2 novembre -
Gentile Direttore,
fumare fa male, lo si è capito sin dai tempi di Re Giacomo I (“A Counterblaste to Tobacco” - 1604). Fa ammalare e fa morire, senza alcun beneficio esclusivo in cambio. Non ci sono più dubbi. Il tabacco fa solo bene a chi lo produce. La dipendenza da fumo e surrogati fa solo bene a chi ne fa commercio.

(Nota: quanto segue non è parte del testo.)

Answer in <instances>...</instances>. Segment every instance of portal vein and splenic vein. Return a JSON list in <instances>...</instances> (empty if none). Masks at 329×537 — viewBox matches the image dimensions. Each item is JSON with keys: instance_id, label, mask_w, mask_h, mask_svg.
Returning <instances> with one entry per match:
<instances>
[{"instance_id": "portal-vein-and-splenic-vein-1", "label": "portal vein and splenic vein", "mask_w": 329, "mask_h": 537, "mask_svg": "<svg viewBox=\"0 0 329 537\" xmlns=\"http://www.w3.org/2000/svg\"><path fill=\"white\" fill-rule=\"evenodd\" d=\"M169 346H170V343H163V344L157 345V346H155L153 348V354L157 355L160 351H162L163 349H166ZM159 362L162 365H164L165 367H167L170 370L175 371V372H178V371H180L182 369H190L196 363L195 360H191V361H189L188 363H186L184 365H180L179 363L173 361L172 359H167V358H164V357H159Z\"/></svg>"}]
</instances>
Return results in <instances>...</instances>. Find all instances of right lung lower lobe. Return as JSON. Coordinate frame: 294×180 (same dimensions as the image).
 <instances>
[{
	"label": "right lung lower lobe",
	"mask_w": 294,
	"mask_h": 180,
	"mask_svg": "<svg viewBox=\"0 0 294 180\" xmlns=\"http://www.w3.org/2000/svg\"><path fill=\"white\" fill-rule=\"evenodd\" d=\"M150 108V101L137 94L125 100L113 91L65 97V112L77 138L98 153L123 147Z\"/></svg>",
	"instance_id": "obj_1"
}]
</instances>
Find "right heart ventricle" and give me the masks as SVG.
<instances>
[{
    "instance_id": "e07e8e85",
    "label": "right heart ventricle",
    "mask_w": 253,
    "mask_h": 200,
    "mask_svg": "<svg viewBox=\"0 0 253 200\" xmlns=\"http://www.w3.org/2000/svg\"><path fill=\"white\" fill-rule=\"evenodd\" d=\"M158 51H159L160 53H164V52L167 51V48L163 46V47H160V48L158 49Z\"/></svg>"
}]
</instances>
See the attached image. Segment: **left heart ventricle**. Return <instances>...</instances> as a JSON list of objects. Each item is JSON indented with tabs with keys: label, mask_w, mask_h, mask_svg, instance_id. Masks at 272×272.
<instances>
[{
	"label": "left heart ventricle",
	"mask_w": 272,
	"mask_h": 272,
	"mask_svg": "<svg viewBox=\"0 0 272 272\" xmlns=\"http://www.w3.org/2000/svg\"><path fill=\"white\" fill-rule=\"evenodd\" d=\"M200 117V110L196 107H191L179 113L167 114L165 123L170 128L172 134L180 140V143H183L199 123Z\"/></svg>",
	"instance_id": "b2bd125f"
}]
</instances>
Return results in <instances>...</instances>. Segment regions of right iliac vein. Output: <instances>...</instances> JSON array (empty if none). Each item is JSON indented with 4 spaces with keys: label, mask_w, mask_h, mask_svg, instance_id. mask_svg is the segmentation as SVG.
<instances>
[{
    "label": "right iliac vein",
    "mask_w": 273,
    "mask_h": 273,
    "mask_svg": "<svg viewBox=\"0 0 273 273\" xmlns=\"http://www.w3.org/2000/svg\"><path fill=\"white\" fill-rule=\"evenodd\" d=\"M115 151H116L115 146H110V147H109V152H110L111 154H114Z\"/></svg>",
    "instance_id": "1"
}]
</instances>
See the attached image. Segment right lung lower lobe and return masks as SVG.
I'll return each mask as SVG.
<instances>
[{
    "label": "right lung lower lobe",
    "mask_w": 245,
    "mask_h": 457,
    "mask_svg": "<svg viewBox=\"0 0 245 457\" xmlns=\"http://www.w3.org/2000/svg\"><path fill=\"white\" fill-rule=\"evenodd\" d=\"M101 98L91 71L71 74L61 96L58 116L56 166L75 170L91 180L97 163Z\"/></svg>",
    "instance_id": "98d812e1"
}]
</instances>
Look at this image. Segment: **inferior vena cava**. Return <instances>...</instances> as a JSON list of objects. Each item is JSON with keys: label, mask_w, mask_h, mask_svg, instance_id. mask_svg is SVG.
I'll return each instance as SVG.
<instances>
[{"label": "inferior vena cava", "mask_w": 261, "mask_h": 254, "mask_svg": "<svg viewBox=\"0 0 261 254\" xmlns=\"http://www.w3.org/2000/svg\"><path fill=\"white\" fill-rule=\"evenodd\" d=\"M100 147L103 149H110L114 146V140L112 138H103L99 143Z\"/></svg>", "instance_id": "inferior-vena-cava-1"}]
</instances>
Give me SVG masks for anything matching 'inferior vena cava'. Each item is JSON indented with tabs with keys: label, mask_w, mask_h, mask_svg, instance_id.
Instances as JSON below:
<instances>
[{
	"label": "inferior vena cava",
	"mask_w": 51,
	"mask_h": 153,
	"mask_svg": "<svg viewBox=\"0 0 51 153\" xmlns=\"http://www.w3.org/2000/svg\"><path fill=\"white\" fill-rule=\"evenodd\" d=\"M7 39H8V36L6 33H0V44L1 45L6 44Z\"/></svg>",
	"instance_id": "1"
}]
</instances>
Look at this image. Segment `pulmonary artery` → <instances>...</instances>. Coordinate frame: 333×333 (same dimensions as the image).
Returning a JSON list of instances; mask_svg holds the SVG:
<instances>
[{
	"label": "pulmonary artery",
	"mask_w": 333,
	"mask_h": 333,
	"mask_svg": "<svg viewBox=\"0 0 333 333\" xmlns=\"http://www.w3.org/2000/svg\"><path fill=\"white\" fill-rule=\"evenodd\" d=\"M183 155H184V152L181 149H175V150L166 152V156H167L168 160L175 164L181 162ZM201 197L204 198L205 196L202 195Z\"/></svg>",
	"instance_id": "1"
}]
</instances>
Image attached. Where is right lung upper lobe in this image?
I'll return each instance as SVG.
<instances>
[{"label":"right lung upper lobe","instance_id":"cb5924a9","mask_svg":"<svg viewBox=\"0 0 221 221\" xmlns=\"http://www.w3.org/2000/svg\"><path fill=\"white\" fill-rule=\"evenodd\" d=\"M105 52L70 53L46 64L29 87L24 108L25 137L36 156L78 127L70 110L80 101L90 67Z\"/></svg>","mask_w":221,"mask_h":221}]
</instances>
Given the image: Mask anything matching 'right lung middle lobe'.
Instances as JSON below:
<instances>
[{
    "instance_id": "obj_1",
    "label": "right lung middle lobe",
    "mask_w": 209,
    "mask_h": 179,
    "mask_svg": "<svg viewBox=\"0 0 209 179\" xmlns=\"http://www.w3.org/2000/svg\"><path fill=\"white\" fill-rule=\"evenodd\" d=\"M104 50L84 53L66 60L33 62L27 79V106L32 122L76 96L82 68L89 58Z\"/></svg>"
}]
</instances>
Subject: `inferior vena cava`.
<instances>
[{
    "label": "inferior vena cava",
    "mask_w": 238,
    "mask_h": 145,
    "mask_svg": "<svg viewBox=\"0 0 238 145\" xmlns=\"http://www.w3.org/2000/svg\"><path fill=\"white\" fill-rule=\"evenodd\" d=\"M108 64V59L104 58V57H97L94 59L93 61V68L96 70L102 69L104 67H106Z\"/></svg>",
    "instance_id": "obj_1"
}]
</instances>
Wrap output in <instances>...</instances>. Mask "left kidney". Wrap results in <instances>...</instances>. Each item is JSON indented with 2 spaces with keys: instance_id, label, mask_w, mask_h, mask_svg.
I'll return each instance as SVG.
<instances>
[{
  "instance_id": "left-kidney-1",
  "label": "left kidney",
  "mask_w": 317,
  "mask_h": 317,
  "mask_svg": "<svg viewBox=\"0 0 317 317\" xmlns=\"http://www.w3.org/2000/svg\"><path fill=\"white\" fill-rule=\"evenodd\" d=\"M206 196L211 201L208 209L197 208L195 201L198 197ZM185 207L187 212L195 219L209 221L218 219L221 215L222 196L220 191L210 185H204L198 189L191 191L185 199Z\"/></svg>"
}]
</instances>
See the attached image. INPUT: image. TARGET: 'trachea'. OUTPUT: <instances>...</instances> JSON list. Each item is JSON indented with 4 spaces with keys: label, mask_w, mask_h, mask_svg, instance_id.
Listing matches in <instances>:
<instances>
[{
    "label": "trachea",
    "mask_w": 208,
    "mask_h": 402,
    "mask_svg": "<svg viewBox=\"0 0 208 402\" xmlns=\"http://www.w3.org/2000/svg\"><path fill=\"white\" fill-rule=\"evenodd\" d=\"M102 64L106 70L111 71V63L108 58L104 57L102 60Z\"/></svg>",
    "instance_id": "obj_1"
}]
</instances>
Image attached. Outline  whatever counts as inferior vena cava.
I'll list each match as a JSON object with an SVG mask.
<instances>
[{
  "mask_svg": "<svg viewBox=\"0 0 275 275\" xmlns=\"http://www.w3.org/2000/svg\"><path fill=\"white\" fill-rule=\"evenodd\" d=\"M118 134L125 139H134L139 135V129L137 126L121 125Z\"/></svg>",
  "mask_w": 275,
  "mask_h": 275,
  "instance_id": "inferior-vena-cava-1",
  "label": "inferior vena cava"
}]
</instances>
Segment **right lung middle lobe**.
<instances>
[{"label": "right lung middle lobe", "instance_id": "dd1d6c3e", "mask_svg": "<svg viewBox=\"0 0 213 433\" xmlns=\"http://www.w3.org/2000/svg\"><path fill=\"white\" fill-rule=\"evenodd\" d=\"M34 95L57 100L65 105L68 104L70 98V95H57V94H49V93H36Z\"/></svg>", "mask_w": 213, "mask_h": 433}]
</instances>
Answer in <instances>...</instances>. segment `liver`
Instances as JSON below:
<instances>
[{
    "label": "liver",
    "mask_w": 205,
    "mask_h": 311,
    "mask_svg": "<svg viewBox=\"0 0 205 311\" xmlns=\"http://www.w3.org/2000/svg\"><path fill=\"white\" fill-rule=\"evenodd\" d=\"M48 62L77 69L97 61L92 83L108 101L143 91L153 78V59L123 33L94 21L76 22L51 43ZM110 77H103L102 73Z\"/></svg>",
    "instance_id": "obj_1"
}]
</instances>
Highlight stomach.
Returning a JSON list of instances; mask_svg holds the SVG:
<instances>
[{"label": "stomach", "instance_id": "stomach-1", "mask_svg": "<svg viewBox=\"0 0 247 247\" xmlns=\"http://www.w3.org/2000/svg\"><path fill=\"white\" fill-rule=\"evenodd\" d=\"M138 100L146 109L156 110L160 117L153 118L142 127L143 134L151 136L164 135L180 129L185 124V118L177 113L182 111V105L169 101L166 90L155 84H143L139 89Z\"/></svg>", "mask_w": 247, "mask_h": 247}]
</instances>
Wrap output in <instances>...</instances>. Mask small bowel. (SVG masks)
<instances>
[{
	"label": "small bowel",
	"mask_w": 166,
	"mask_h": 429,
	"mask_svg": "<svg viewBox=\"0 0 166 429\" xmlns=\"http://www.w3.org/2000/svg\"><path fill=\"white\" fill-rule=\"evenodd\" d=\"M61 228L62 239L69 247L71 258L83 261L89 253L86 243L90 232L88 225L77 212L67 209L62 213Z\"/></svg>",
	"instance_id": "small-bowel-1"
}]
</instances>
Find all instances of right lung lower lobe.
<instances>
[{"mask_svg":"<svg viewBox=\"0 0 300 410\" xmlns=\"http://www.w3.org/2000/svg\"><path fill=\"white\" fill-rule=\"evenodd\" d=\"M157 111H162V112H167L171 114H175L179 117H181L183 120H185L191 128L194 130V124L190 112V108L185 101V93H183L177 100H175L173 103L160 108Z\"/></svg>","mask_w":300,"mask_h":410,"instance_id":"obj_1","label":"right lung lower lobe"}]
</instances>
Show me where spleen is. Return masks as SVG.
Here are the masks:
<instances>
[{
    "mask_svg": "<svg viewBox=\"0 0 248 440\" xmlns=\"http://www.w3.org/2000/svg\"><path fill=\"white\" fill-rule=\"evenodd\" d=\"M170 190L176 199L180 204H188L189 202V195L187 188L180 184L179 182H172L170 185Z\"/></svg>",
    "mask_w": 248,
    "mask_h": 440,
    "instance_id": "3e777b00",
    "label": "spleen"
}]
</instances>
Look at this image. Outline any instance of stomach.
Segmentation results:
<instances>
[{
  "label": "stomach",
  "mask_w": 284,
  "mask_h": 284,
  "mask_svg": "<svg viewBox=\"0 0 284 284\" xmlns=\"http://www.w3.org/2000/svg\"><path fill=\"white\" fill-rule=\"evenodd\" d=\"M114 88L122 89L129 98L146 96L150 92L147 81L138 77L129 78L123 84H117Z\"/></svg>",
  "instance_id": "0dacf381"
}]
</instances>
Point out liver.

È un vizio inutile e dannoso. L’invito a smettere da parte dell’Organizzazione Mondiale della Sanità è perentorio. La TFI (
Tobacco Free Initiative) delinea con chiarezza le raccomandazioni da seguire:
· I governi e i parlamenti devono favorire il cambiamento sociale e ambientale tramite la legislazione sanitaria.
· I sistemi sanitari devono incoraggiare e sostenere i tabagisti nello sforzo di smettere.
· La comunità scientifica deve promuovere lo scambio e la diffusione della conoscenza sulla pericolosità del tabagismo.
Come operatore sanitario, mi ritrovo ad adempiere il secondo punto. Nel confronto col paziente che accusa evidenti danni da fumo, chiarisco subito la necessità di smettere.
Il mio invito a tali pazienti è “L’ultima sigaretta? C’è già stata. Ora che è qui e soffre, ne approfitti per smettere: ha tutto da guadagnare, lei e chi le sta attorno. Nessun medicinale le restituirà anni di vita bruciati. Smettere, sì.”
Ma questo mio accorato ragionamento cozza subito con una triste evidenza: molti, troppi operatori sanitari fumano. E i pazienti se ne accorgono appena escono a prendere una boccata d’aria (o di fumo).
Se per un sanitario fumare è contraddittorio, farlo in servizio è diseducativo.
Persino in oncologia e in pneumologia ho incontrato colleghi accaniti fumatori...e ho detto tutto!
Questa è la morte dell’educazione alla salute. È la morte della prevenzione.
Un operatore sanitario che fuma perde di credibilità e fa perdere la fiducia al paziente, minando sul nascere l’alleanza terapeutica. Alleanza che si riduce a questo: “...mi fa accendere, dottore?”